# [Work item]
Could the entries below be reproduced exactly, with the images removed?

_____

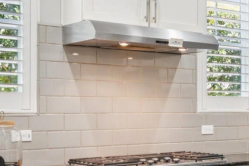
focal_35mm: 78
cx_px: 322
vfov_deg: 17.4
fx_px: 539
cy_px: 123
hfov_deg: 23.1
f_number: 8
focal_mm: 16
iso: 100
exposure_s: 1/4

_____

# [Your response]
focal_35mm: 78
cx_px: 322
vfov_deg: 17.4
fx_px: 539
cy_px: 123
hfov_deg: 23.1
f_number: 8
focal_mm: 16
iso: 100
exposure_s: 1/4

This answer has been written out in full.